利用spyder3.5编程
我们研究的一个mn.csv文件,标题为:
HH1 HH2 LN MWM1 MWM2 MWM4 MWM5 MWM6D MWM6M MWM6Y MWM7 MWM8 MWM9
这种形式
我们找到这些缩写标题的具体含义,并存于mn_headers.csv文件中
那么如何将这些标题与调查数据一一对应,使得文件更可读?下面研究。
替换标题
提高标题的可读性,最简单的将短标题换为长标题
利用csv.DictReader读成字典,再列表解析
from csv import DictReader
data_r = DictReader(open('C:/Users/elenawang/Documents/data/mn.csv','r',encoding="utf-8"))
header_r = DictReader(open('C:/Users/elenawang/Documents/data/mn_headers.csv','r',encoding="utf-8"))
data_rows = [d for d in data_r]
header_rows = [h for h in header_r]
将header_rows 中的在label的长标题 替换到 data_rows的字典标题
new_rows=[]
for data_dict in data_rows:
new_row={}
for dkey,dval in data_dict.items():
for header_dict in header_rows:
if dkey in header_dict.values():
new_row[header_dict.get('Label')]=dval #找到匹配行,添加到新的字典中
new_rows.append(new_row)
另一种方法:
利用列表zip方法
读入数据,由于是列表,所以用reader就可以
from csv import reader
data_r = reader(open('C:/Users/elenawang/Documents/data/mn.csv','r',encoding="utf-8"))
header_r = reader(open('C:/Users/elenawang/Documents/data/mn_headers.csv','r',encoding="utf-8"))
data_rows = [d for d in data_r]
header_rows = [h for h in header_r]
print (len(data_rows[0]))
print (len(header_rows))
#159
#210
发现长度不一致,研究原因:
data_rows[0]
Out[30]:
['',
'HH1',
'HH2',
'LN',
'MWM1',
'MWM2',
'MWM4',
'MWM5',
'MWM6D',
'MWM6M',
header_rows[:2]
Out[31]: [['Name', 'Label', 'Question'], ['HH1', 'Cluster number', '']]
发现,data_rows[0]的第二行与header_rows索引为1的相对应
找出不匹配的行:
bad_rows=[]
for h in header_rows:
if h[0] not in data_rows[0]:
bad_rows.append(h)
#删除不匹配的行
for h in bad_rows:
header_rows.remove(h)
print (len(header_rows))
#150
少了9个标题值,我们看看这九个为什么不需要?
all_short_headers=[h[0] for h in header_rows]
for header in data_rows[0]:
if header not in all_short_headers:
print('mismatch',header)
mismatch
mismatch MDV1F
mismatch MTA8E
mismatch mwelevel
mismatch mnweight
mismatch wscoreu
mismatch windex5u
mismatch wscorer
mismatch windex5r
处理原始数据的时候,我们要将原始数据换成可用的格式,有时余姚舍弃不需要的数据。这取决与这个数据对你是否重要。
我们查询MDV1F, MTA8E比较重要,将其他删除。
from csv import reader
data_r = reader(open('C:/Users/elenawang/Documents/data/mn.csv','r',encoding="utf-8"))
header_r = reader(open('C:/Users/elenawang/Documents/data/mn_headers_updated.csv','r',encoding="utf-8"))
data_rows = [d for d in data_r]
header_rows = [h for h in header_r]
print (len(data_rows[0]))
print (len(header_rows))
all_short_headers=[h[0] for h in header_rows]
skip_index=[]
for header in data_rows[0]:
if header not in all_short_headers:
index=data_rows[0].index(header)
skip_index.append(index)
new_data=[]
for row in data_rows[1:]:
new_row=[]
for i,d in enumerate(row):
if i not in skip_index:
new_row.append(d)
new_data.append(new_row)
zipped=[]
for drow in new_data:
zipped.append(zip(header_rows,drow))

§

■ 完成下列任务
**a.** 原文中,哪两个缩写标题被认为比较重要而保留下来?
**b.** 请一字不改地抄录原文中从“我们查询MDV1F, MTA8E比较重要,将其他删除。”开始、一直到“index=data_rows[0].index(header)”为止的部分。

■ 原始记录
§

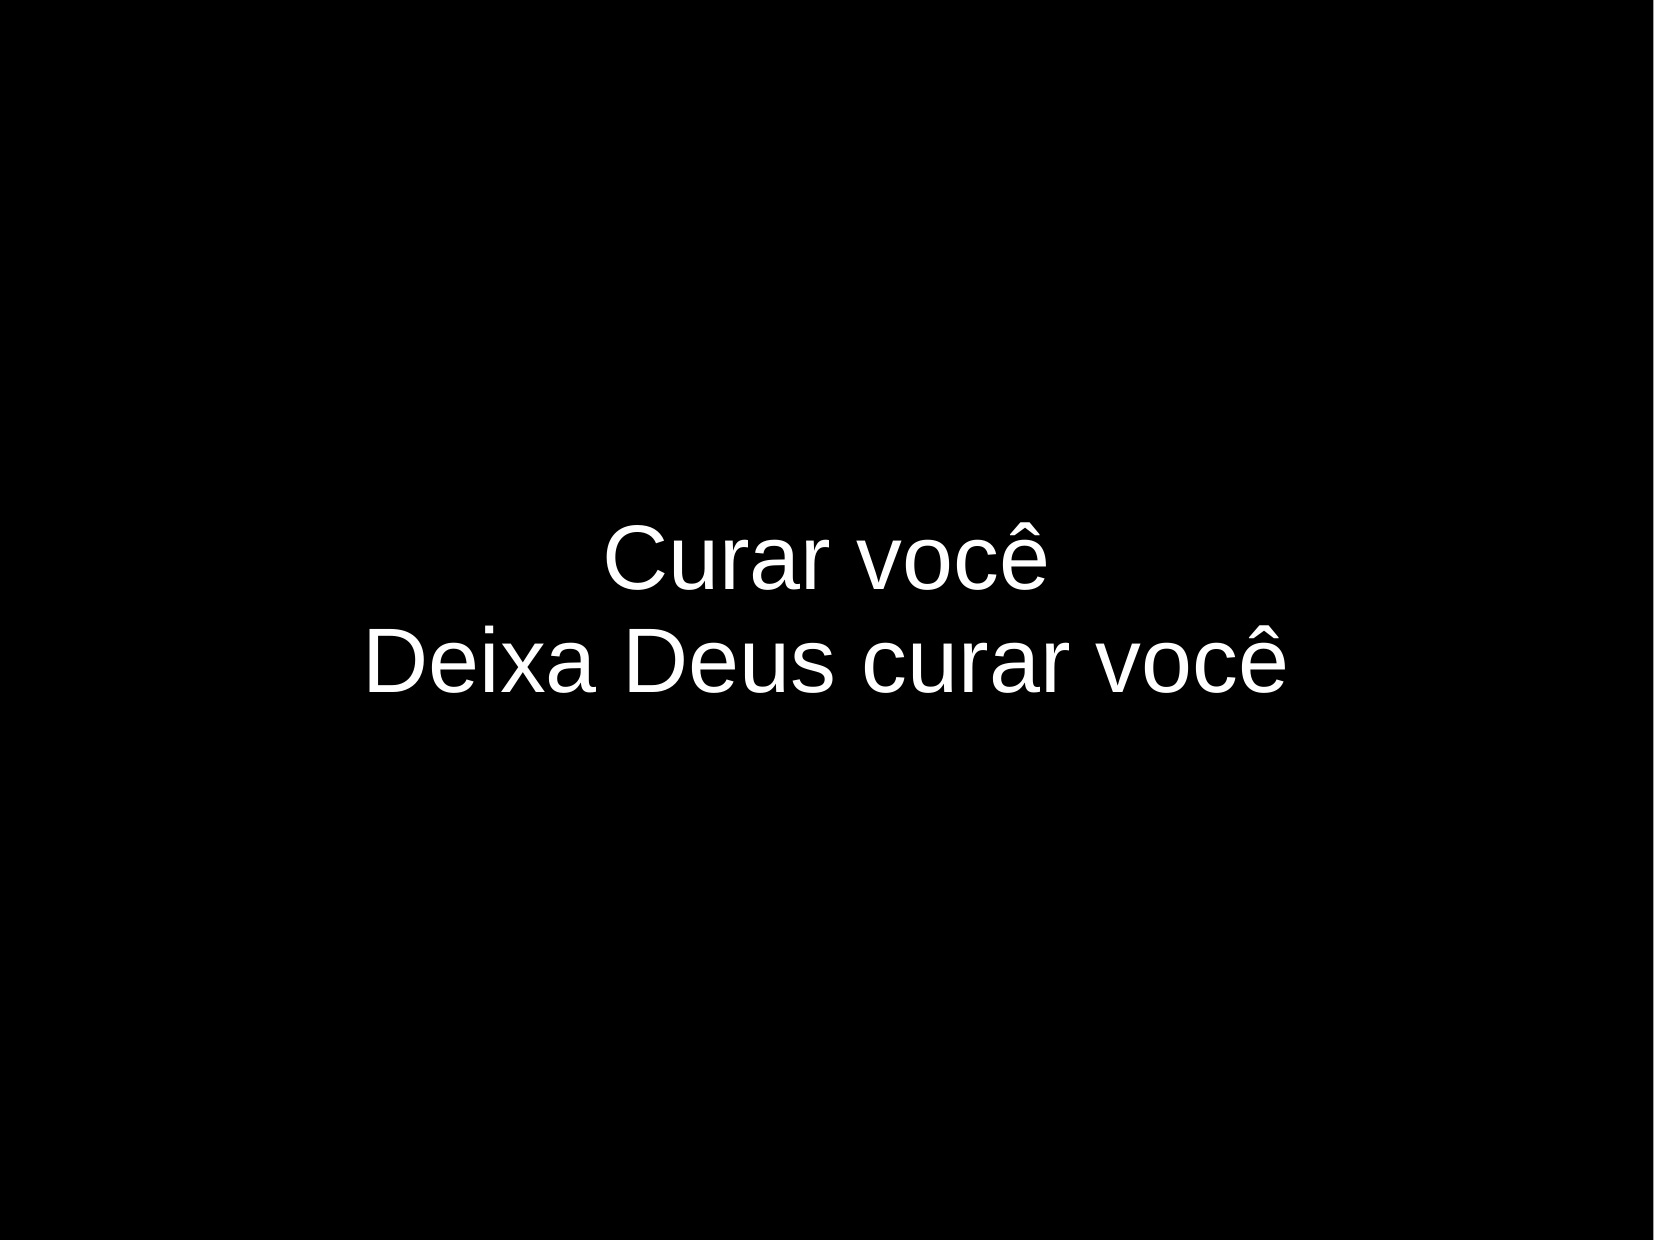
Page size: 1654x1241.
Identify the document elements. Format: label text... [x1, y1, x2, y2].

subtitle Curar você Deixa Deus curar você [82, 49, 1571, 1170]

§

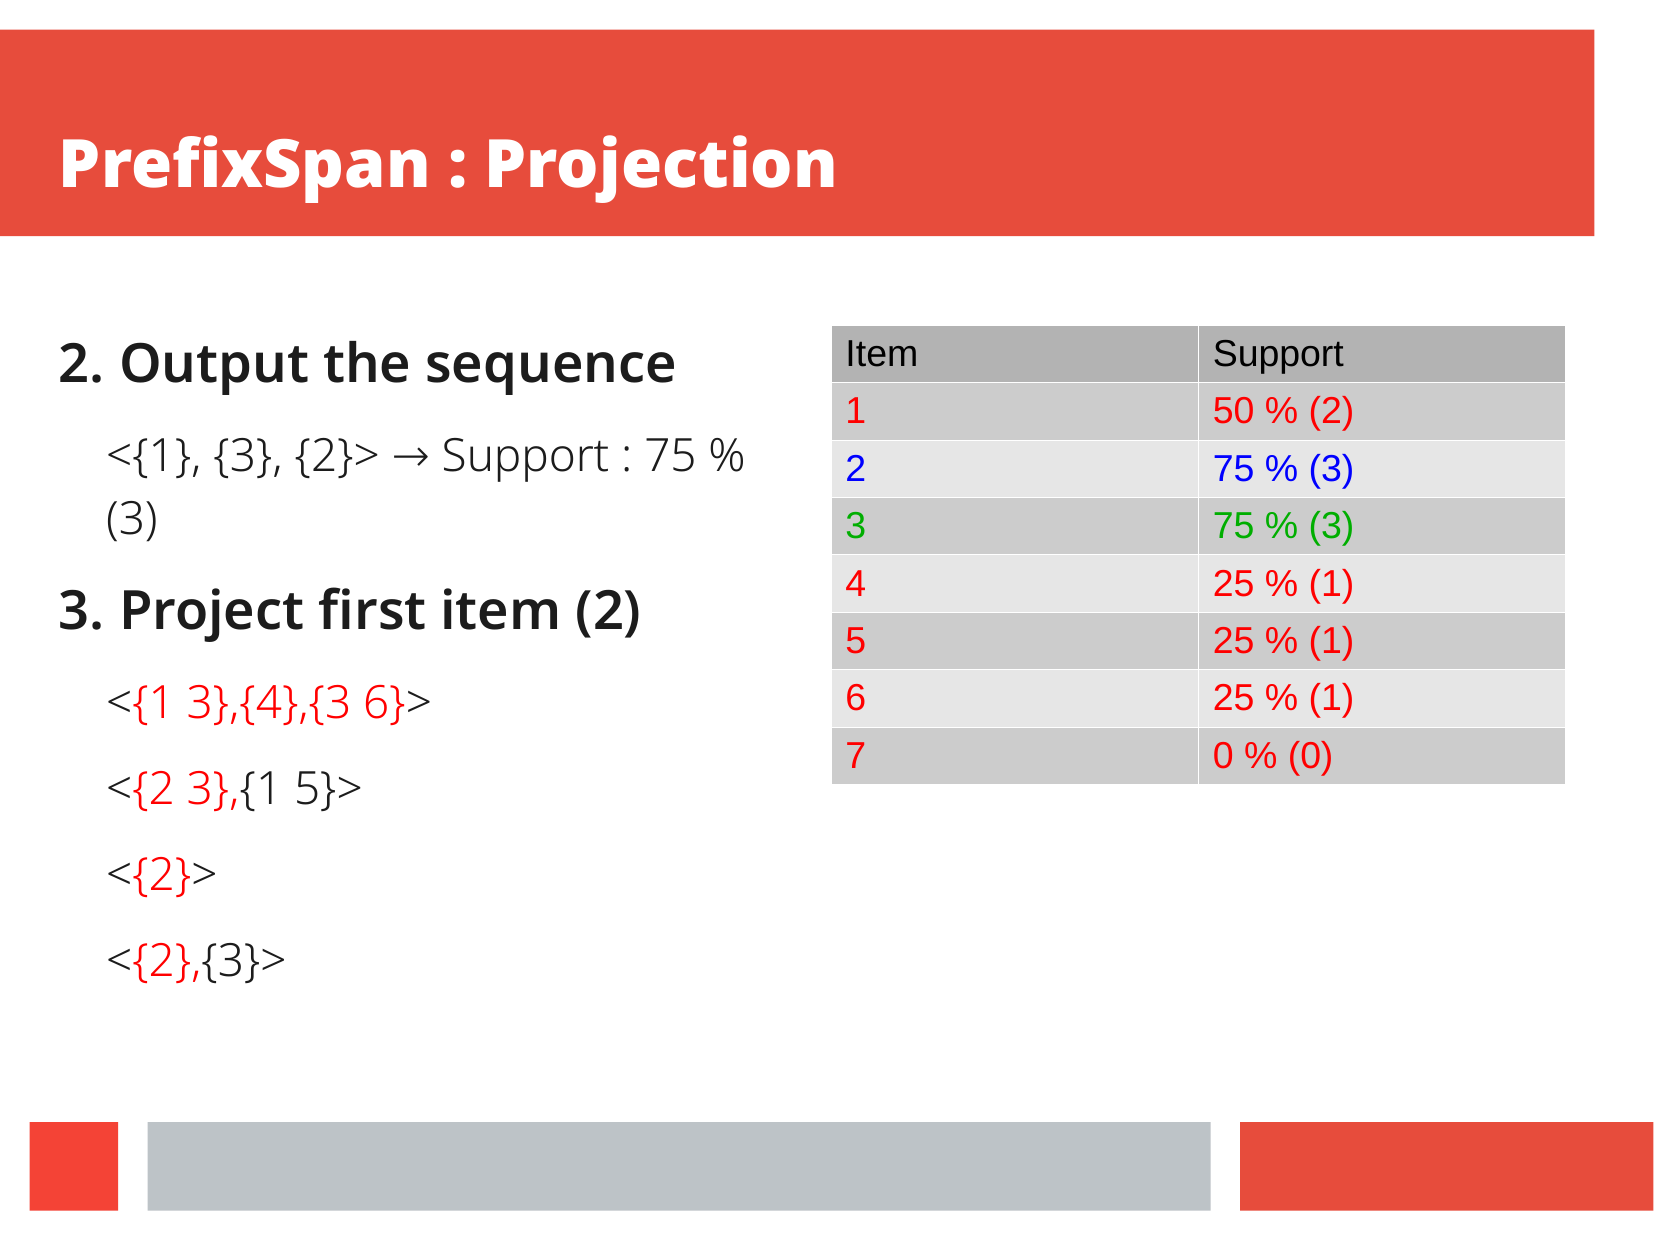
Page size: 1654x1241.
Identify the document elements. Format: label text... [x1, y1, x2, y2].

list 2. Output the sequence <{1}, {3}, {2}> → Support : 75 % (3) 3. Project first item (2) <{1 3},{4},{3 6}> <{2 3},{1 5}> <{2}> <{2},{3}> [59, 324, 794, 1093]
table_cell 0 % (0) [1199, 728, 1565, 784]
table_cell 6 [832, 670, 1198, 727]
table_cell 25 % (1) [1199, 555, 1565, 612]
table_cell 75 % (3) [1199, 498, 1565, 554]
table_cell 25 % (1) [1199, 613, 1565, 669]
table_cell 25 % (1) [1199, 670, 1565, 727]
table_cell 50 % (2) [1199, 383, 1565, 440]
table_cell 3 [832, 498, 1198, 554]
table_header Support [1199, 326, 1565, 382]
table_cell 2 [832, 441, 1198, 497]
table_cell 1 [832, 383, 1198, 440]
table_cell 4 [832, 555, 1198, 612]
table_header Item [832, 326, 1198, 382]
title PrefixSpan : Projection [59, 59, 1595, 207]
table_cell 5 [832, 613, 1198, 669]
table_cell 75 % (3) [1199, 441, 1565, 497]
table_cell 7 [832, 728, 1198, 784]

§

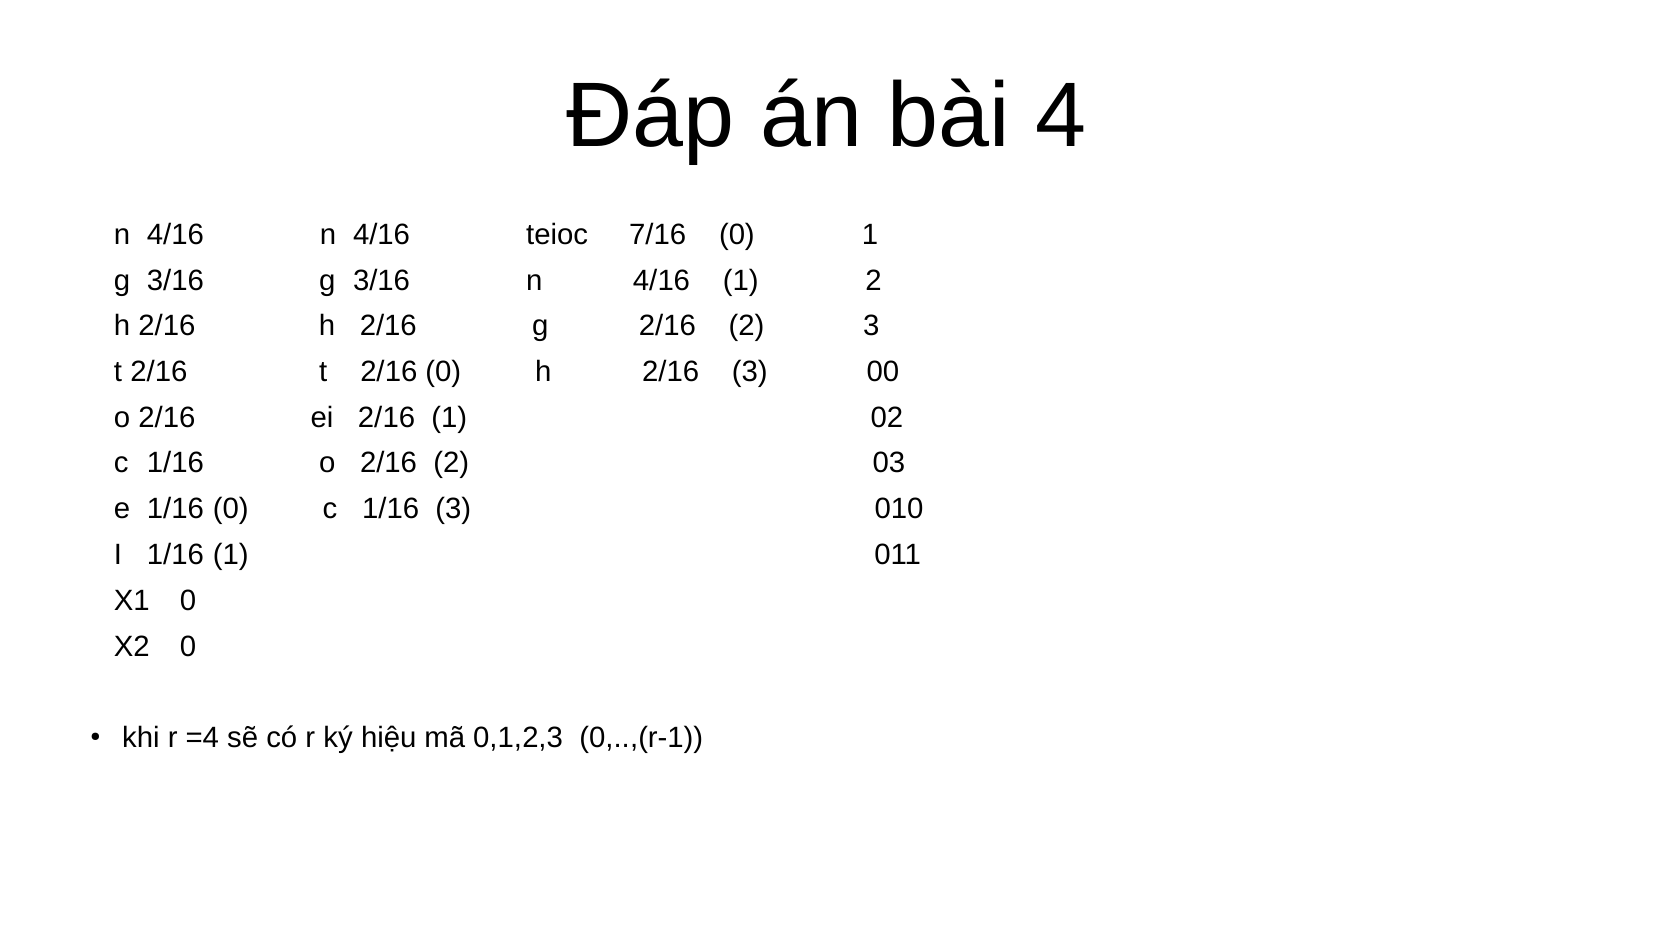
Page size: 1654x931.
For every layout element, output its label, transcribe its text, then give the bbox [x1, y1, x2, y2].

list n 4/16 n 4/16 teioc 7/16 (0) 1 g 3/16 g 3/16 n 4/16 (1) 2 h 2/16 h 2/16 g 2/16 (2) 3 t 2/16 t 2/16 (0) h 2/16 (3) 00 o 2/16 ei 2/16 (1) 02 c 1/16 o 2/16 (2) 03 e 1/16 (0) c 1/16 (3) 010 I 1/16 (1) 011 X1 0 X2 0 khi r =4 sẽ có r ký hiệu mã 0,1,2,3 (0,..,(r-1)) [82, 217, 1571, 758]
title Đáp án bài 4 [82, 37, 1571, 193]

§

■ 各题答案
**a.** MDV1F 和 MTA8E。

**b.**
我们查询MDV1F, MTA8E比较重要,将其他删除。
from csv import reader
data_r = reader(open('C:/Users/elenawang/Documents/data/mn.csv','r',encoding="utf-8"))
header_r = reader(open('C:/Users/elenawang/Documents/data/mn_headers_updated.csv','r',encoding="utf-8"))
data_rows = [d for d in data_r]
header_rows = [h for h in header_r]
print (len(data_rows[0]))
print (len(header_rows))
all_short_headers=[h[0] for h in header_rows]
skip_index=[]
for header in data_rows[0]:
if header not in all_short_headers:
index=data_rows[0].index(header)